EDITORIAL: Our proficiency deficit

NUMBERS TELL STORIES but only to those who know the secrets of counting. Fortune cookie wisdom? No. It’s an observation on the latest data dump from the New York State Education Department.

Late last week the Education Department released a report with the catchy title “Spring 2019 Grades 3-8 ELA & Math Assessment Results.” These are results from what used to be called high stakes tests for elementary and junior high students. They were introduced to comply with federal mandates that gave large federal grants to states that measured student achievement.

The state and school districts have been collecting data for years and posting it online as part of each district’s annual “report card.” But the English language arts (ELA) and math tests are different because they are supposed to reveal how well the state as a whole and its individual districts are preparing some of our youngest learners. It all boiled down to a binary conclusion: Are the kids in 3rd through 8th grades proficient in English and math—Yes or No?

This is education in the 21st century, so imagine how valuable it is to have yes/no answers connected with children identified by grade, gender, minority status, school-wide needs and high-fructose corn syrup snack choices (one of these was a test to see whether you’re still awake). This data can numb the senses or, ideally, it can guide the state and local officials toward more effective ways to educate children.

For all the effort and expense that goes into administering these tests and processing the data, the most obvious conclusion is that it’s not easy to make big changes in a huge enterprise like public education in the State of New York. Nearly a million students took the tests this year. Fewer than half of them are rated proficient in English and math. And where there was improvement, often it was slight.

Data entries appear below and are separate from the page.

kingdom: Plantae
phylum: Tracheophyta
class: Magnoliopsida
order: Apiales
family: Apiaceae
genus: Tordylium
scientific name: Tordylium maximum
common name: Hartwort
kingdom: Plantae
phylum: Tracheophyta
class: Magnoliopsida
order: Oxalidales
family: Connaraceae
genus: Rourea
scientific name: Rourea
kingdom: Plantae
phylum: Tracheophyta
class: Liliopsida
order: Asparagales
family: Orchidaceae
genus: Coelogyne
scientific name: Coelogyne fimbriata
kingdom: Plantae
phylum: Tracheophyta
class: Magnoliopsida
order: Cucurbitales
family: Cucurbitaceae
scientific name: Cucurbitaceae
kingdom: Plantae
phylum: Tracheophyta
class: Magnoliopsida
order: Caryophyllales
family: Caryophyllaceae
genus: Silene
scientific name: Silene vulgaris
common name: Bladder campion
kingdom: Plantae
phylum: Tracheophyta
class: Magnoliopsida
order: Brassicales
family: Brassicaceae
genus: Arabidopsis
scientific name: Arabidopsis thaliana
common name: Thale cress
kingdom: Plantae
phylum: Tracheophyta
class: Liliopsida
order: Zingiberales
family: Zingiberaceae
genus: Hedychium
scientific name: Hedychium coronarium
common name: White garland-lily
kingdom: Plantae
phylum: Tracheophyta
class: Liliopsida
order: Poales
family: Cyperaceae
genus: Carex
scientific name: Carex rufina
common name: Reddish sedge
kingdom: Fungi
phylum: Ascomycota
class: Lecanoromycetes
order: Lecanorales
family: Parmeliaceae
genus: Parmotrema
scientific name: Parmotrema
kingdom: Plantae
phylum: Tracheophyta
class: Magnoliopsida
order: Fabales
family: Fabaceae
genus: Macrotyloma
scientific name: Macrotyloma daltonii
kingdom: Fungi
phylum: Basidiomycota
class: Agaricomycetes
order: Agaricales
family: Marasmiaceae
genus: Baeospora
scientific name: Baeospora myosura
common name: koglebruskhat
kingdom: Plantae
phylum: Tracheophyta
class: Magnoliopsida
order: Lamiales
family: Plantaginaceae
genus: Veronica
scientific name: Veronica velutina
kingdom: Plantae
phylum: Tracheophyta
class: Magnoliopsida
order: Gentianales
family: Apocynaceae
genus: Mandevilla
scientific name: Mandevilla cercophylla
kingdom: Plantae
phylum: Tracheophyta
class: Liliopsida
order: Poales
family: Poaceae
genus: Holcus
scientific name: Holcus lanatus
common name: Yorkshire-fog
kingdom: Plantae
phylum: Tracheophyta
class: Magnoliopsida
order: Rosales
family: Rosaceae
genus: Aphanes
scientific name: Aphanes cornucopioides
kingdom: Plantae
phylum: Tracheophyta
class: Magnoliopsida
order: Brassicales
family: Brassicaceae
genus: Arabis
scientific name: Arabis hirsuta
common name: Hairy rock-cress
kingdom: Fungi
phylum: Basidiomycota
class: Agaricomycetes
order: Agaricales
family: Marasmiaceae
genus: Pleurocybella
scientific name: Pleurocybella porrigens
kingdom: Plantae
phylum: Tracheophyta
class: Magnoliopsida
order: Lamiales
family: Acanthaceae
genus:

Kids here must be doing better than that, right? Guess again. Overall in the county, students are well below the state average in both English and math, with girls doing better than boys. Individual school results vary but the trends appear follow the statewide pattern.

Maybe kids today aren’t as smart as we think, as if any parent or grandparent would believe that. Teachers work hard. We could blame society or social media, but that echoes the bogus claims of previous generations, when parents were told comic books rotted our young brains. That leaves us with the possibility that how we measure the proficiency of today’s kids doesn’t account for how early grade learners absorb and process information. Maybe the test makers aren’t as smart as the test takers.

We don’t need a whole new testing regime. The data gathered each year in a similar fashion could turn out to be a powerful tool to help improve learning and make sure kids are no longer deprived of the full benefits of a public education because of race, disability or income. At the same time, voters have a duty to demand that the legislature and the Board of Regents continually reassess the tests. The public needs factual reassurance that the time our kids spend taking tests will not increase but the benefits to student test-takers will.

With a little patience people can view the proficiency scores at the website listed below. You can check your school district and compare it with others both in the county and around the state. For each school district, the colorful format is the same, which helps when making those comparisons. But there is one graph that’s quite different.

It’s at the bottom of the Power Point presentation of the report headed, “2019 Test Refusal Students by Need/Resource Group.” Refusal students are the kids whose parents refuse to allow them to take the proficiency tests. The state says the rate of refusal is on a downward trend. That’s true as far as it goes; there was a drop of a percent or two in refusers each of the last two years. But it’s still a firmly entrenched resistance movement in the public education system. What’s more, the state says, “Of the total test refusals statewide, the most are from average and low need districts.”

The state also has data showing that in this county, the poorest children are the ones most likely to avoid the test. Who knows whether that will affect their education? But clearly it masks an even greater proficiency deficit than the figures show and we have no idea what the state plans to do about it.